In this post, we will look at how to add a regression line to a plot using the “ggplot2” package. This is mostly a review of what we learned in the post on adding a LOESS line to a plot. The main difference is that a regression line is a straight line that represents the relationship between the x and y variable while a LOESS line is used mostly to identify trends in the data.
One new wrinkle we will add to this discussion is the use of faceting when developing plots. Faceting is the development of multiple plots simultaneously with each sharing different information about the data.
The data we will use is the “Housing” dataset from the “Ecdat” package. We will examine how lotsize affects housing price when also considering whether the house has central air conditioning or not. Below is the initial code in order to be prepared for analysis
## Loading required package: Ecfun ## ## Attaching package: 'Ecdat' ## ## The following object is masked from 'package:datasets': ## ## Orange
The first plot we will make is the basic plot of lotsize and price with the data being distinguished by having central air or not, without a regression line. The code is as follows
ggplot(data=Housing, aes(x=lotsize, y=price, col=airco))+geom_point()
We will now add the regression line to the plot. We will make a new plot with an additional piece of code.
ggplot(data=Housing, aes(x=lotsize, y=price, col=airco))+geom_point()+stat_smooth(method='lm')
As you can see we get two lines for the two conditions of the data. If we want to see the overall regression line we use the code that is shown below.
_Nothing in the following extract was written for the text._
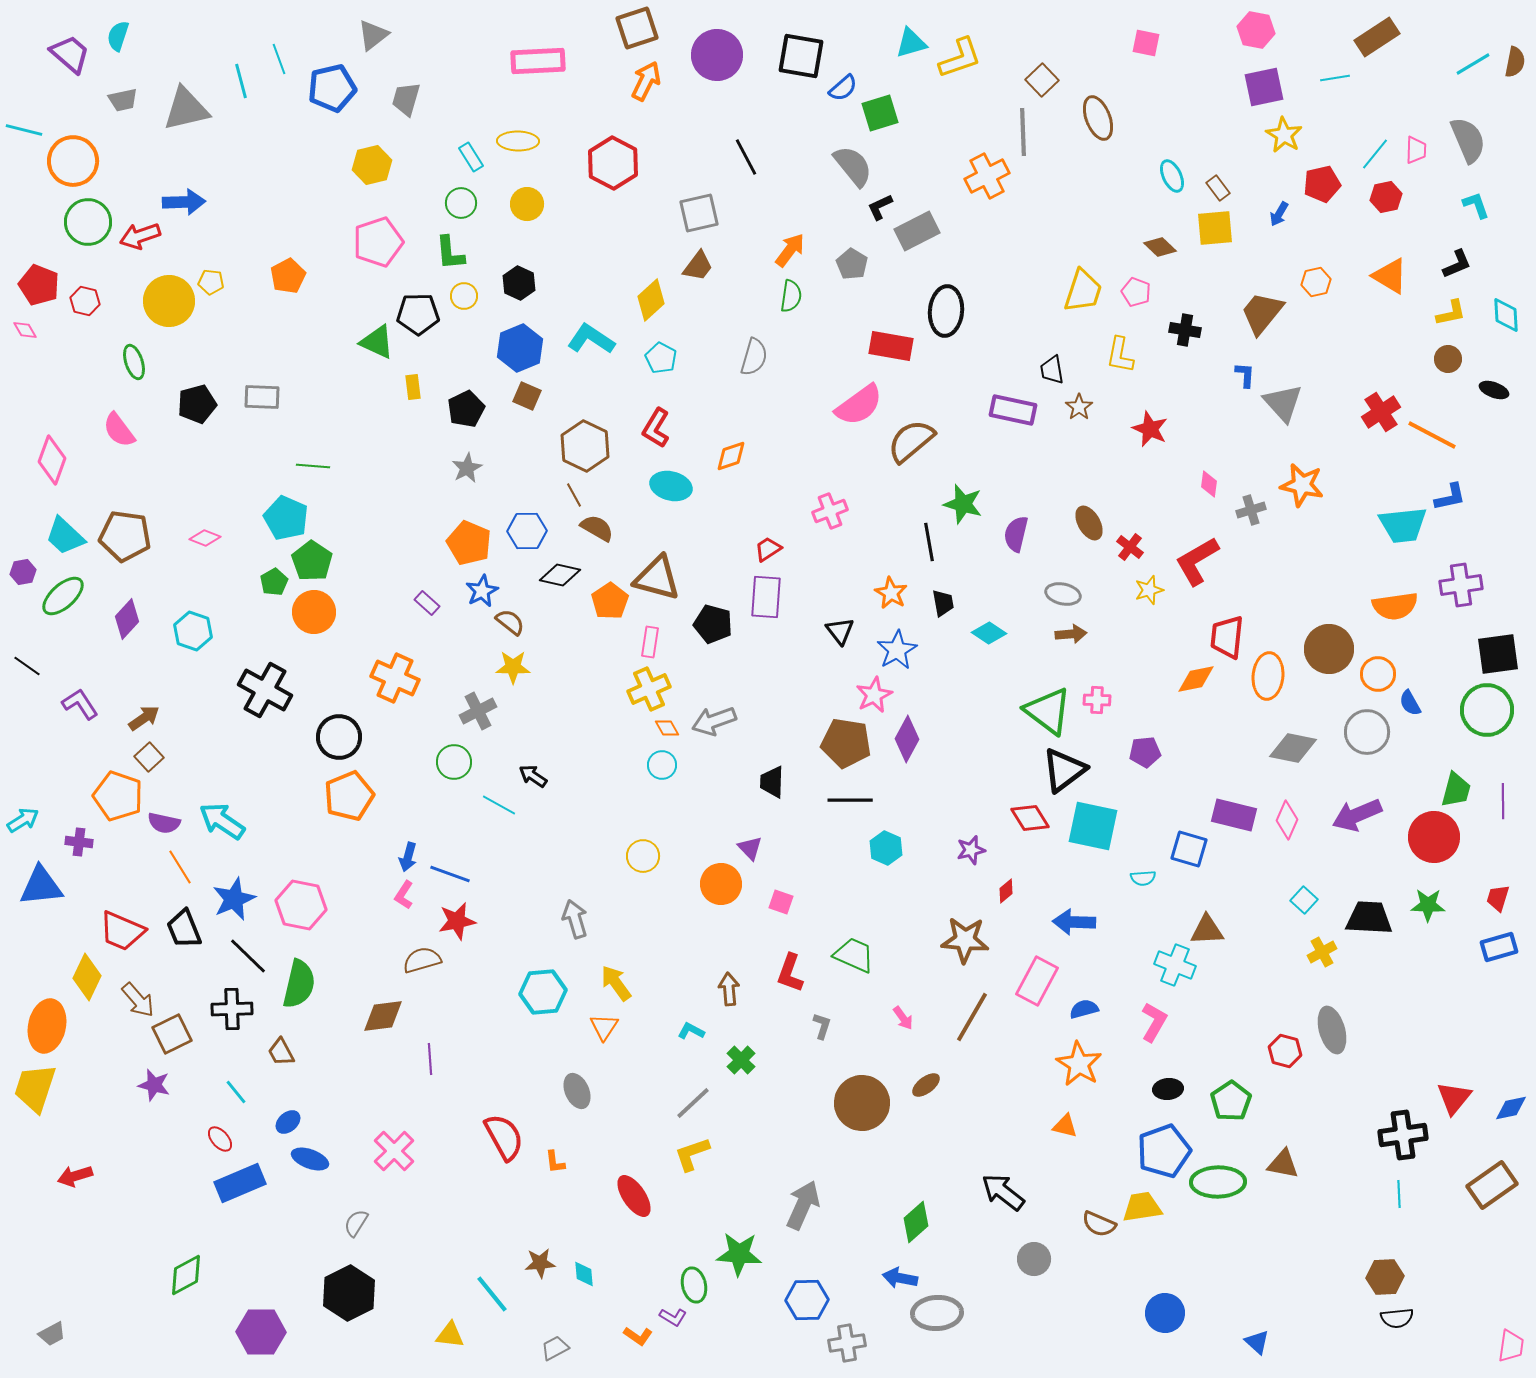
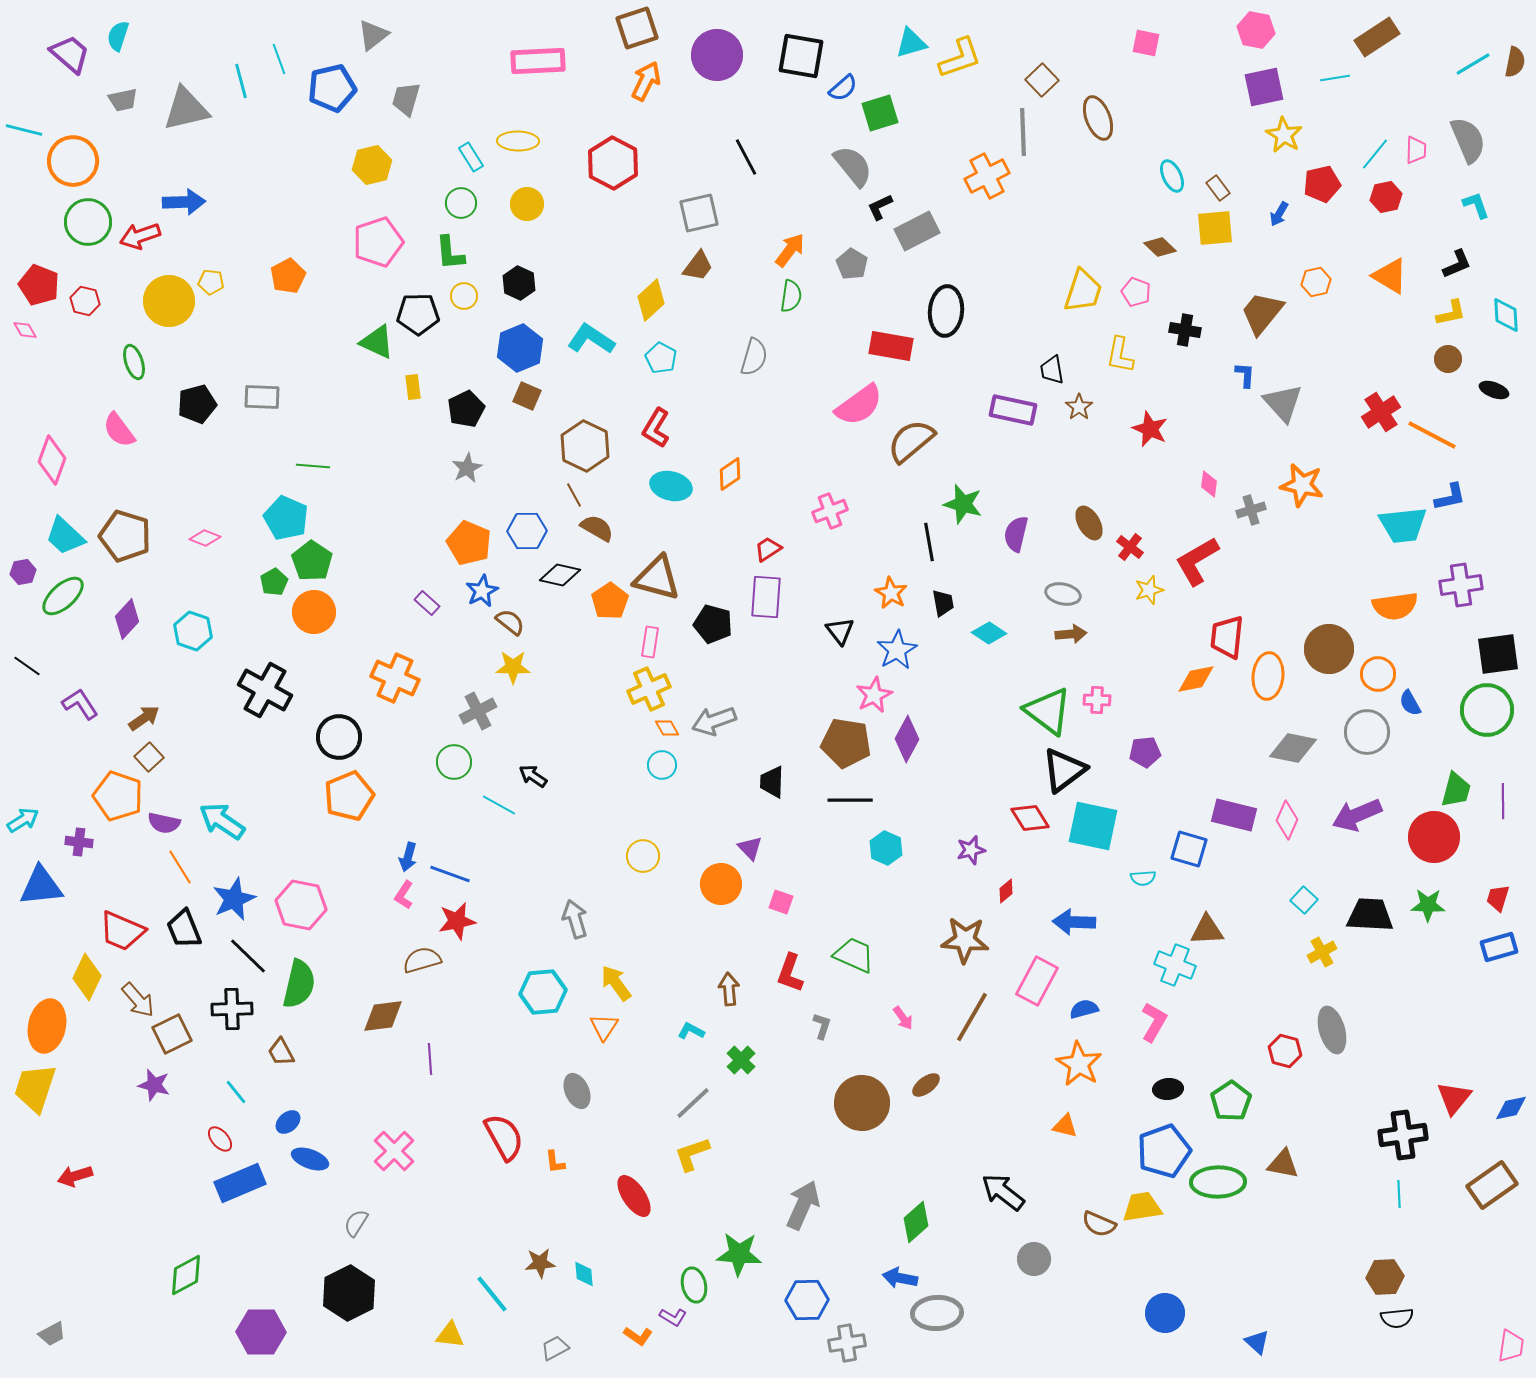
orange diamond at (731, 456): moved 1 px left, 18 px down; rotated 16 degrees counterclockwise
brown pentagon at (125, 536): rotated 9 degrees clockwise
black trapezoid at (1369, 918): moved 1 px right, 3 px up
ggplot()+geom_point(data=Housing, aes(x=lotsize, y=price, col=airco))+stat_smooth(data=Housing, aes(x=lotsize, y=price ),method='lm')
We will now experiment with a technique called faceting. Faceting allows you to split the data by various subgroups and display the result via plot simultaneously. For example, below is the code for splitting the data by central air for examining the relationship between lot size and price.
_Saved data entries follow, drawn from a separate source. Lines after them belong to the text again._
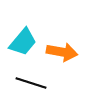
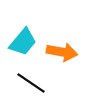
black line: rotated 16 degrees clockwise
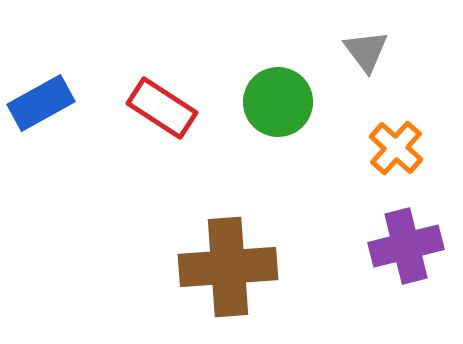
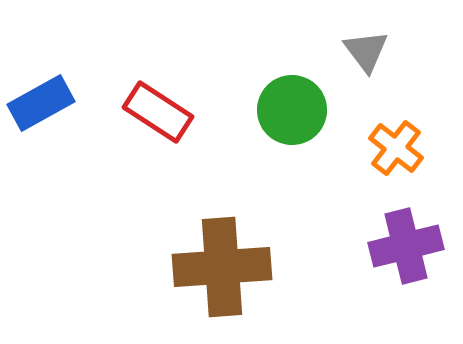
green circle: moved 14 px right, 8 px down
red rectangle: moved 4 px left, 4 px down
orange cross: rotated 4 degrees counterclockwise
brown cross: moved 6 px left
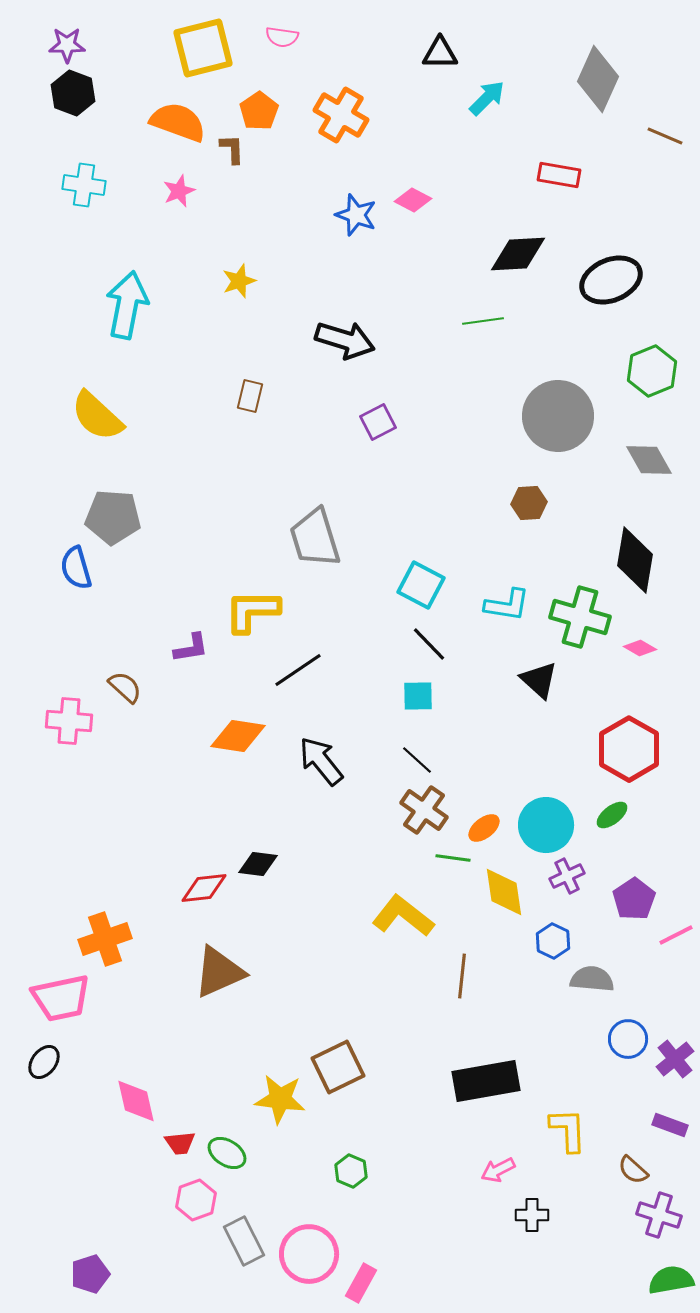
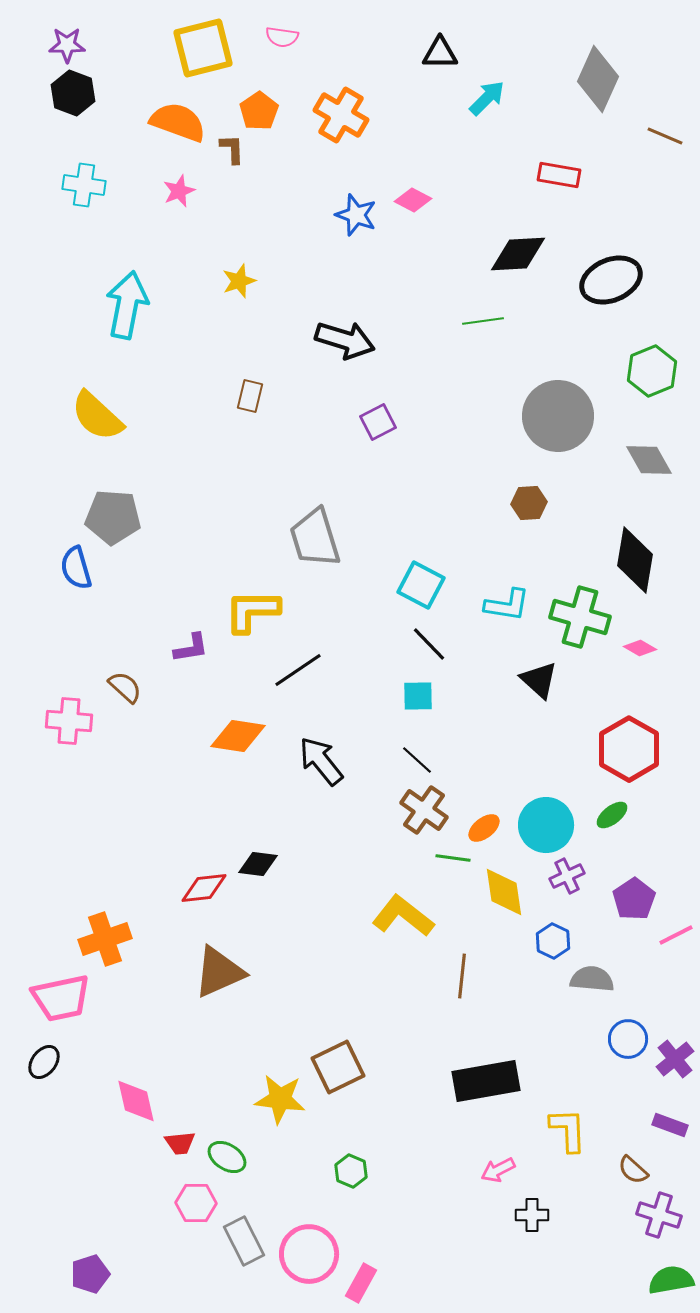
green ellipse at (227, 1153): moved 4 px down
pink hexagon at (196, 1200): moved 3 px down; rotated 21 degrees clockwise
ggplot(data=Housing, aes(lotsize, price, col=airco))+geom_point()+stat_smooth(method='lm')+facet_grid(.~airco)
By adding the “facet_grid” function we can subset the data by the categorical variable “airco”.
In the code below we have three plots. The first two show the relationship between lotsize and price based on central air and the last plot shows the overall relationship.
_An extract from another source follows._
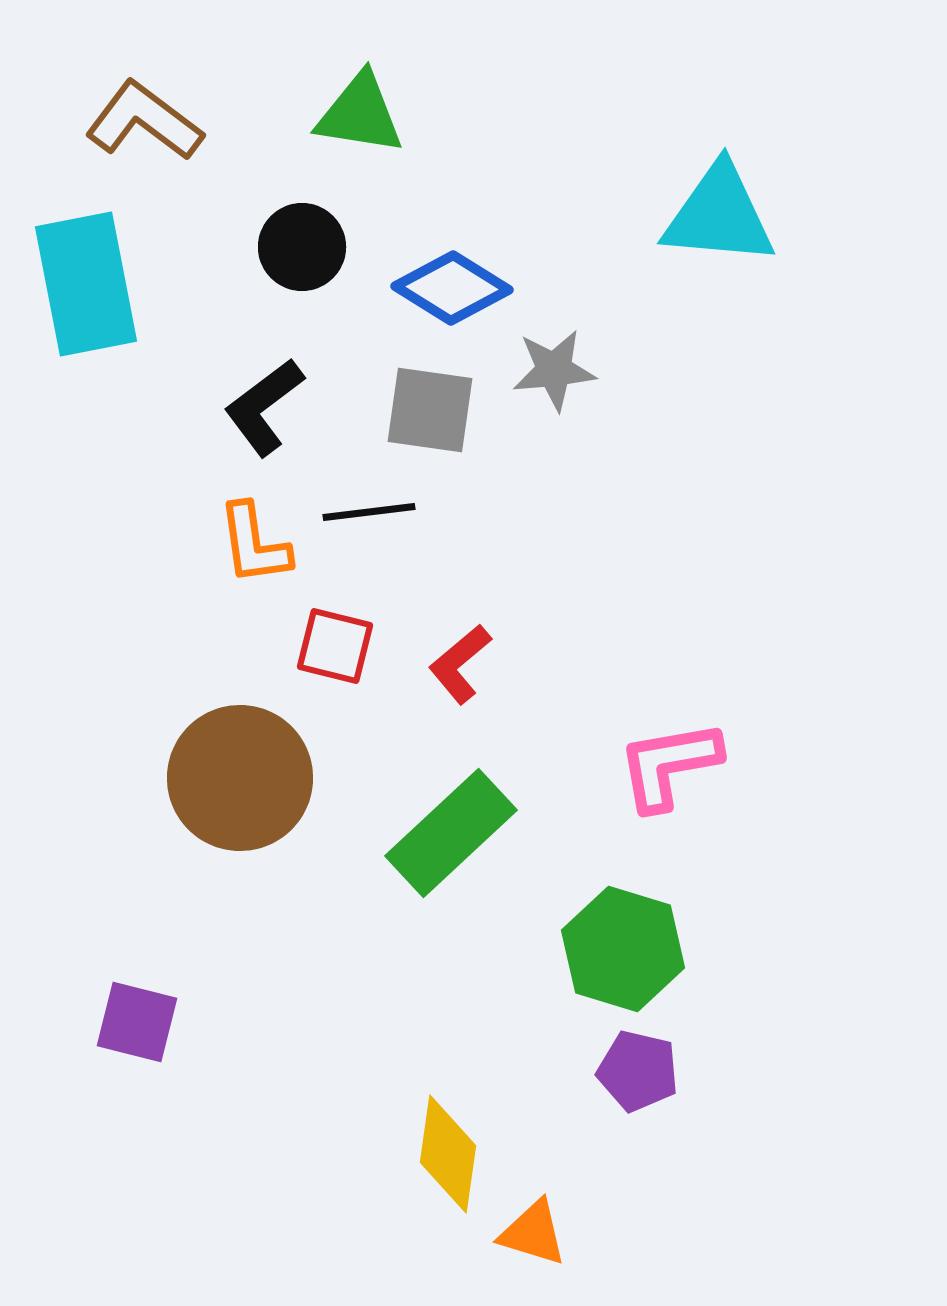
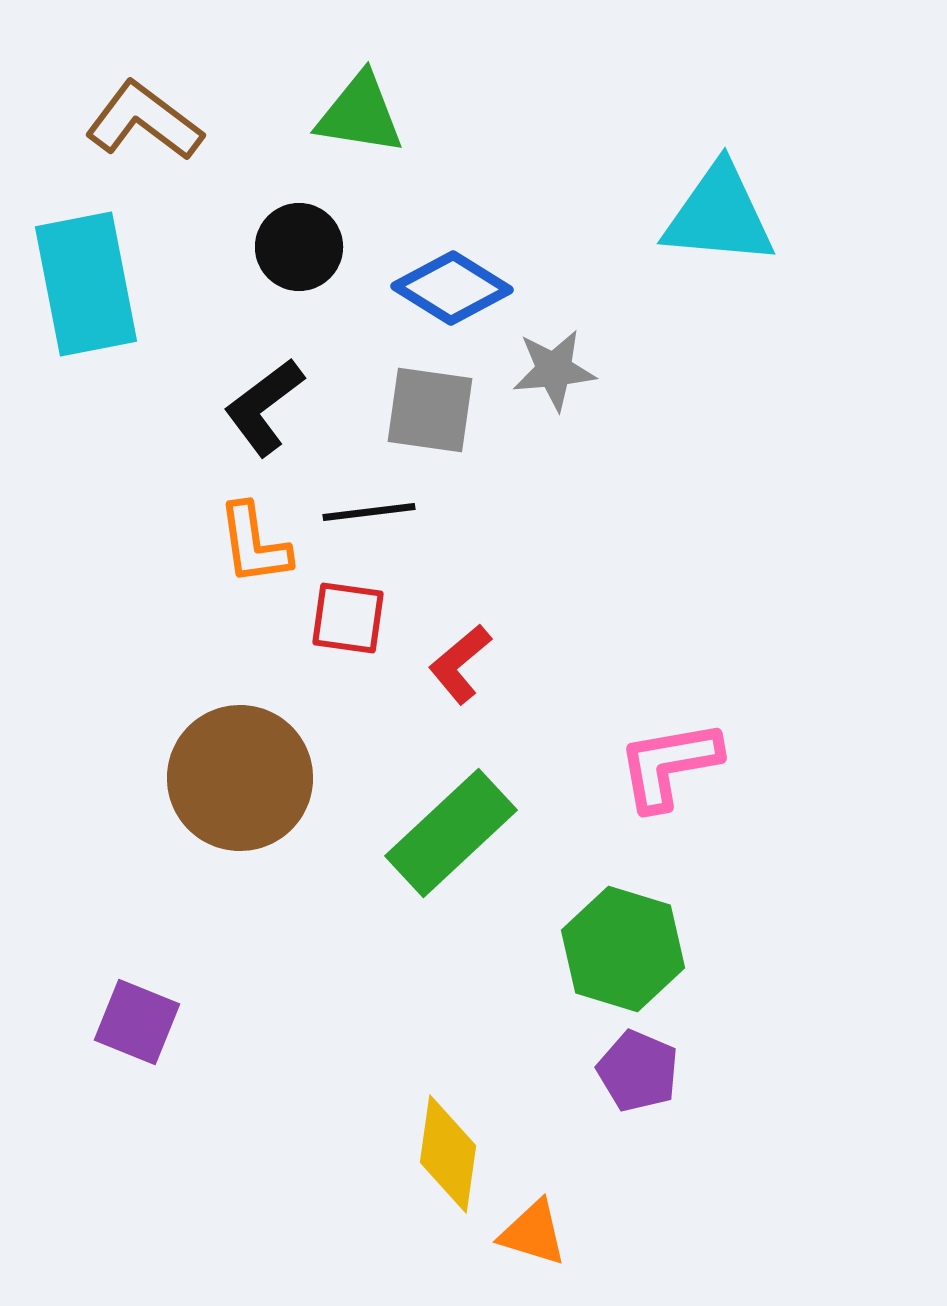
black circle: moved 3 px left
red square: moved 13 px right, 28 px up; rotated 6 degrees counterclockwise
purple square: rotated 8 degrees clockwise
purple pentagon: rotated 10 degrees clockwise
ggplot(data=Housing, aes(lotsize, price, col=airco))+geom_point()+stat_smooth(method="lm")+facet_grid(.~airco, margins = TRUE)
By adding the argument “margins” and setting it to true we are able to add the third plot that shows the overall results.
So far all of are facetted plots have had the same statistical transformation of the use of a regression. However, we can actually mix the type of transformations that happen when facetting the results. This is shown below.
ggplot(data=Housing, aes(lotsize, price, col=airco))+geom_point()+stat_smooth(data=subset(Housing, airco=="yes"))+stat_smooth(data=subset(Housing, airco=="no"), method="lm")+facet_grid(.~airco)
In the code we needed to use two functions of “stat_smooth” and indicate the information to transform inside the function. The plot to the left is a regression line with houses without central air and the plot to the right is a LOESS line with houses that have central air.
In this post we explored the use of regression lines and advance faceting techniques. Communicating data with ggplot2 is one of many ways in which a data analyst can portray valuable information.